GOP Presidential Candidates Focusing on School Reform

'pink haired communists teaching our kids...'

(Headline USA) President Donald Trump and Florida Gov. Ron DeSantis are both seeking to reform American education while maneuvering against each other.

In the opening stages of the GOP presidential primary, the parents’ rights movement and school curriculum are emerging as a critical flashpoint.

Ahead of what could be a bruising Republican presidential primary, the focus on issues related to critical race theory, grooming and indoctrination is emerging as a way for potential White House hopefuls to distinguish themselves by reforming America’s corrupt education system.

Nowhere is the drive to save American education more visible than in Florida, where DeSantis has made an aggressive push against woke policies.

He gained national attention last year for signing the anti-grooming bill into law.

He also signed the “Stop WOKE” act in 2022, a law that restricted the teaching of critical race theory.

DeSantis has also extended his political influence to local school board races flipping at least three boards from a liberal majority to a conservative majority.

More recently, he blocked high schools from teaching a new Advanced Placement course on African American studies because it was a violation of a state law and historically inaccurate.

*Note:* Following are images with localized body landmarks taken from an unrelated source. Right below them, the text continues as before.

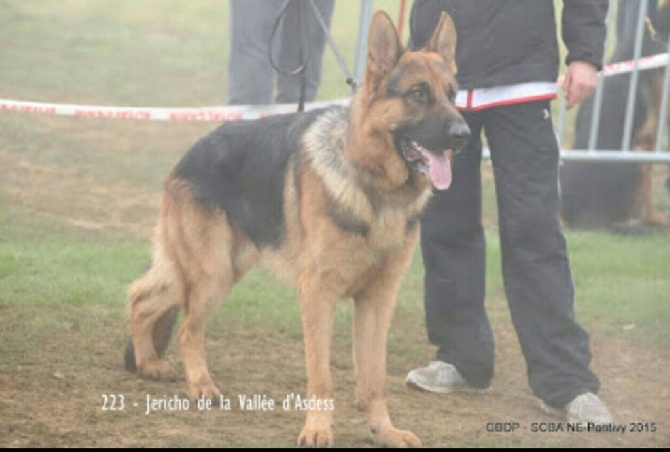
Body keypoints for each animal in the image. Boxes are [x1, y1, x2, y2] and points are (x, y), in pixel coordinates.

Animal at [123, 11, 470, 448]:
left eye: (453, 94)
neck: (374, 189)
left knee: (140, 297)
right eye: (419, 94)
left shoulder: (377, 300)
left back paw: (147, 363)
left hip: (220, 269)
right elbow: (321, 376)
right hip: (211, 274)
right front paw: (318, 428)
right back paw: (200, 385)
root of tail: (191, 152)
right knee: (186, 329)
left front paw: (383, 429)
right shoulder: (318, 293)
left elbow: (373, 377)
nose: (464, 136)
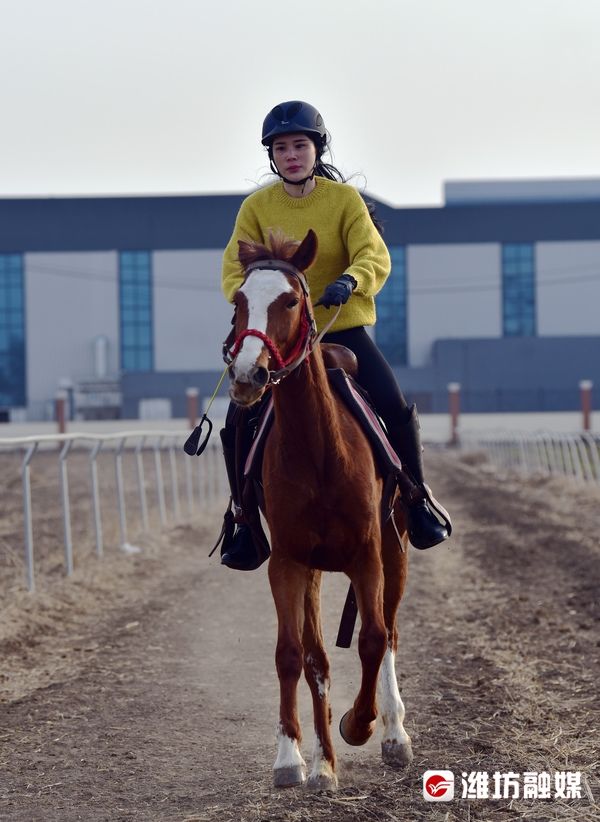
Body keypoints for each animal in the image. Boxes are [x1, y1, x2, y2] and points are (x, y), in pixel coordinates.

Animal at [225, 227, 412, 792]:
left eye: (289, 300)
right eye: (239, 301)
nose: (248, 375)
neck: (319, 451)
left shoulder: (368, 556)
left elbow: (372, 640)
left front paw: (362, 723)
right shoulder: (290, 562)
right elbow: (294, 656)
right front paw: (294, 759)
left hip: (396, 551)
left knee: (389, 632)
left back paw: (392, 733)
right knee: (317, 660)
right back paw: (324, 761)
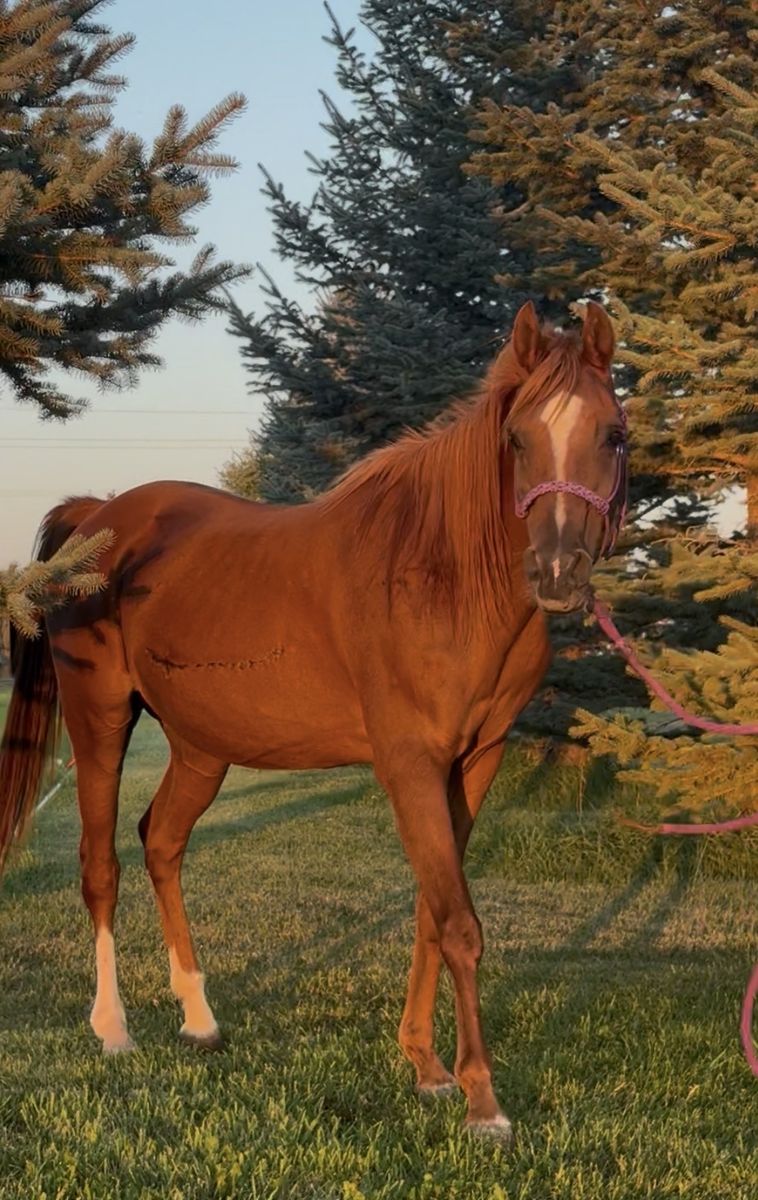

Beyond K-12 schools, he appointed six conservative trustees to the board of a small liberal arts college and he has announced he will reform other public universities as well.

As DeSantis emerges as the most formidable potential challenger to Trump, the former president has staked out his own positions on the same issues and recently released a nearly 5-minute video outlining what his campaign called a “Plan to Save American Education and Give Power Back to Parents.”

Declaring that “public schools have been taken over by the radical left maniacs,” and warning about “pink haired communists teaching our kids,” Trump pledged, if elected president again, that he would cut federal funding for any school or program promoting “critical race theory, gender ideology or other inappropriate racial, sexual or political content on to our children.”

Trump said he planned to create a national credentialing organization that would certify teachers “who embrace patriotic values, support our way of life and understand that their job is not to indoctrinate children” and would set up favorable treatment for states and school districts that adopt reforms such as allowing parents to directly elect school principals.

“If any principal is not getting the job done, the parents should have the right and be able to vote or to fire them and to select someone else that will do the job properly,” Trump said at a campaign appearance in South Carolina.